Published October 25, 2017 by sarcasmica

I always find it entertaining and a bit tragic when people say they think having a baby will save their relationship. It is the quickest way to a break up, in my humble and cynical opinion.

Nothing makes a person more certifiably insane than becoming a parent. You start doing shit you vowed never to do. You are cooing and giggling and clapping like a moron at the DMV. In line at the grocery store. Waiting for a pap smear. And you almost always have a baby with you when you’re doing it! Thanks to modern technology, you are photographing first boogers, first smiling sleeps and first poops and of course,  sharing all of it. You want the world to witness your obsessive parenting ways.

However there is no stress like that of a sick/injured/hurting child. Nothing. I can only speak from here on out as a mom. A mom who doesn’t have a fully intact maternal gene. My domestic tendencies never fully integrated. What did fully load is my mama bear DNA strand. That sucker is lodged, reinforced, and armored. BRING IT!!!

From the time my cubs were meatloaves in diapers I have always responded usually with calm first. Their wild chaotic baby screams short circuit my brain into calm. I don’t know why, I am still cold sweating under my stained and unlaundered clothes, but my brain insists on my own calm and breathing until the initial frantic screeching is done.

Logically nothing can be figured out while the flailing and eye-rolling hysteria is in full swing, so the calmer I am, the quicker the humanoid calms down. My husband, on the other hand, has always had the opposite reaction. To him, the sooner he finds out the reason, the quicker he can fix it. And you better f-ing tell him immediately or the insistence just grows and grows. He’s a fixer. I’m a wait and see-er. Sometimes this works well, but only after twelve years of wedded bliss, two marriage counselors and two children later – not in that order, obvi.

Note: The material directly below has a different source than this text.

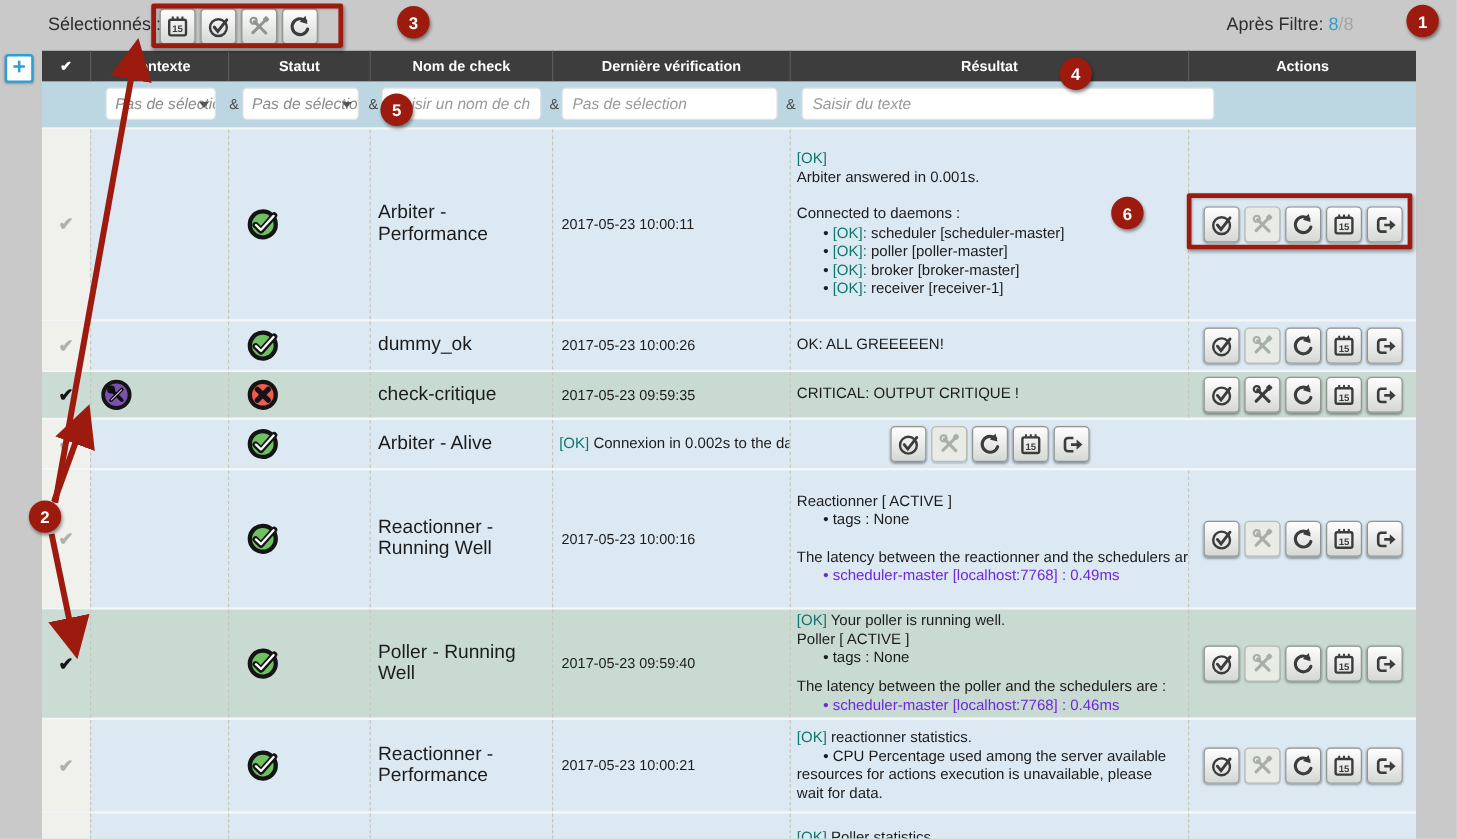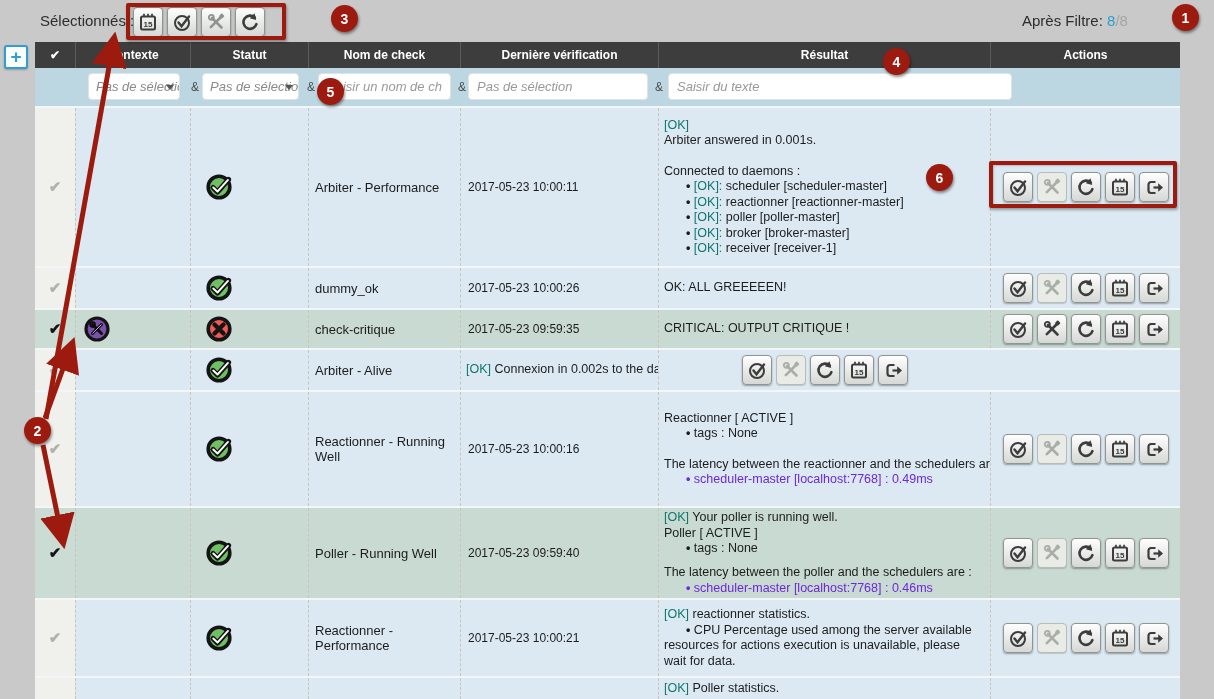"Arbiter - Performance" .c-name { font-size: 13px -> 16px }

As our kids have gotten older, the emergencies have slowed down. Most of the heightened panic is over a stolen toy or remote control. This past weekend, however, we had a crash course in emergency response.

I was downstairs, and my husband was up. Both the kids were upstairs together getting ready to go swim at the Y. Suddenly there is a bone-chilling scream from my daughters innards that threatens to shatter all the glass in all the land. At first I thought, “Spider in her room .. ?” and the scream just continued. At this point I ran up the stairs and met with my husband between both kids who are staring at each other and screaming into each others’ faces. My daughter is cradling her hand, and my son has saucer-eyes and is beginning to panic.

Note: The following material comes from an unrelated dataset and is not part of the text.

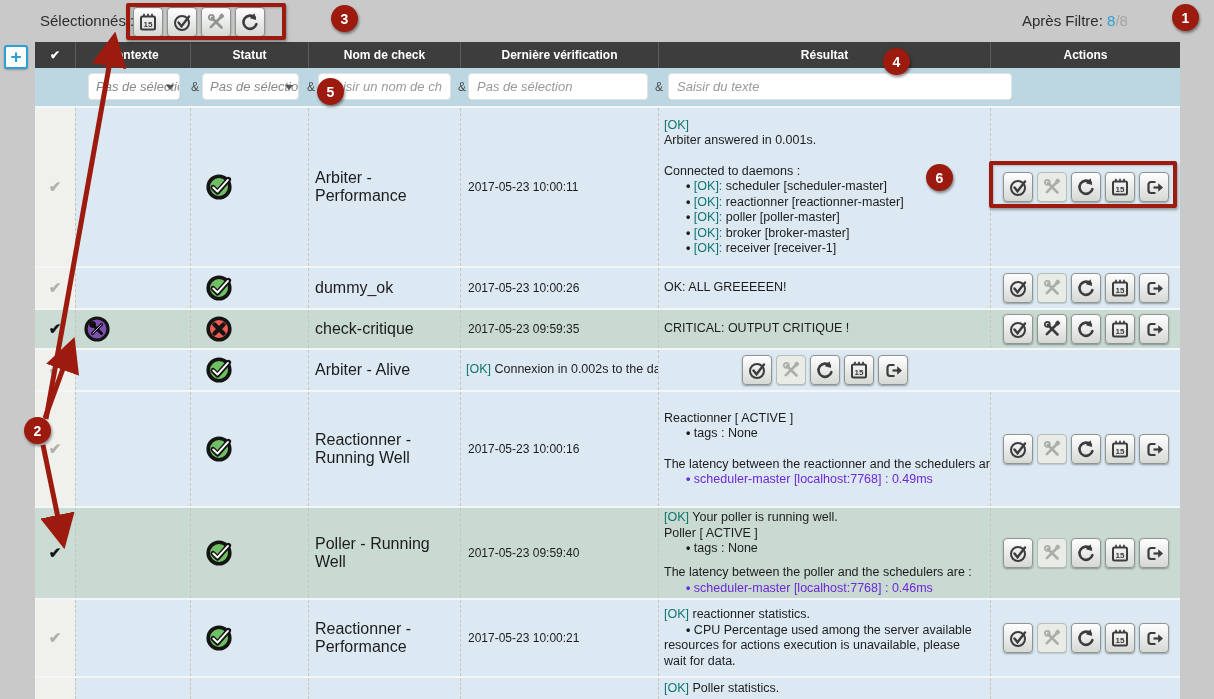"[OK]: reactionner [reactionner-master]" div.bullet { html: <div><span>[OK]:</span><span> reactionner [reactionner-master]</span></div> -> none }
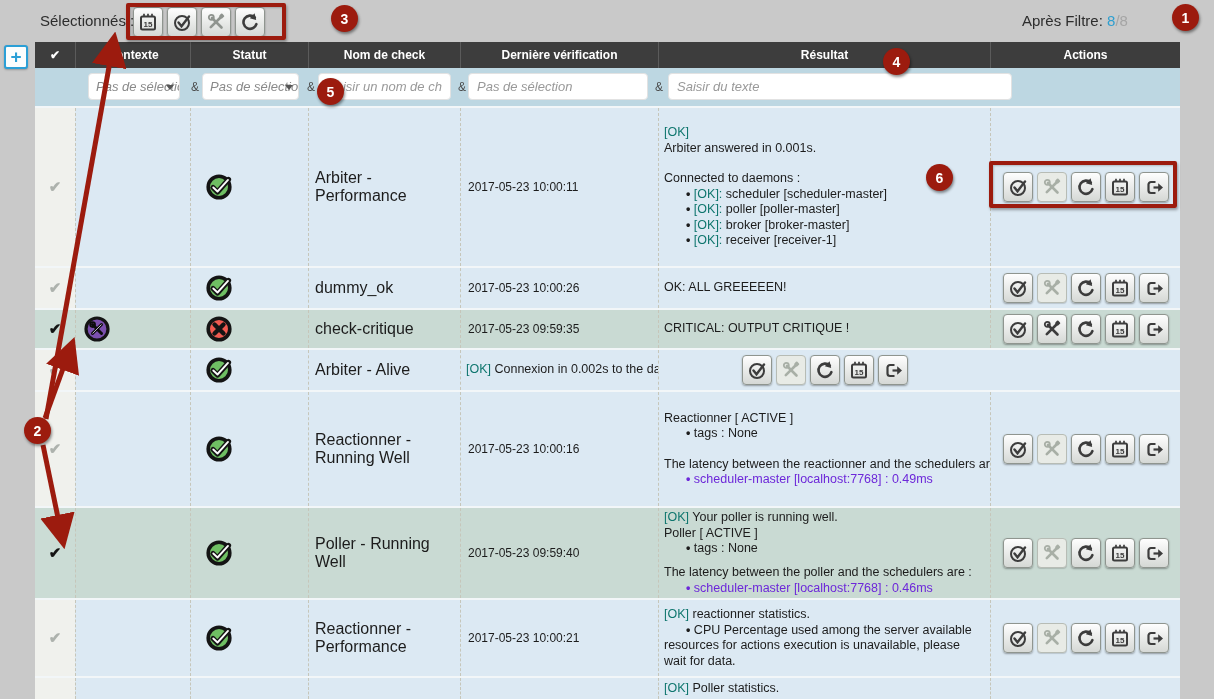"[OK] Poller statistics." .c-result.top { padding-top: 3px -> 13px }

My son has sensory issues and sudden loud noises are a trigger. This most definitely qualified. At this point my husband just wanted them separated so we could figure out what happened. I took the girl, he took the boy. I just hugged and shooshed my girl until she could breath again. Bit by bit we pieced together the scene.

They had raced into his room together, but my son was trying to kick his cootie-ridden sister out of his bedroom. She refused to go, so he started pushing. She wanted to leave on her own, so she grabbed onto the doorway, as a 7 year old does when she is trying to be an independent woman. My 11 year old was not having this crap, so he thought she was out and slammed the door to reinforce his discontent. Unfortunately my daughter’s hand was still gripping the door way. SLAM. SCREAM. Hysteria.

My son was horrified at what he had done. My daughter was obviously in pain and it was just a cacophony of sound. Once ice packs and kisses and deep breaths were had, the kids reunited to “I love you and i’m SO sorry!”s. My son even let his sister hug and kiss him. He returned the hugs without any threats.

He was to stay in his room home with Gramma while we took sis to the Urgent Care. Long story short, she has a hairline fracture in the tip of her pinky.

Parenting is not for the fainthearted. You need balls, heart, and ears of steel to get through a lot of it. This little saga has definitely made me feel like I have earned another stripe.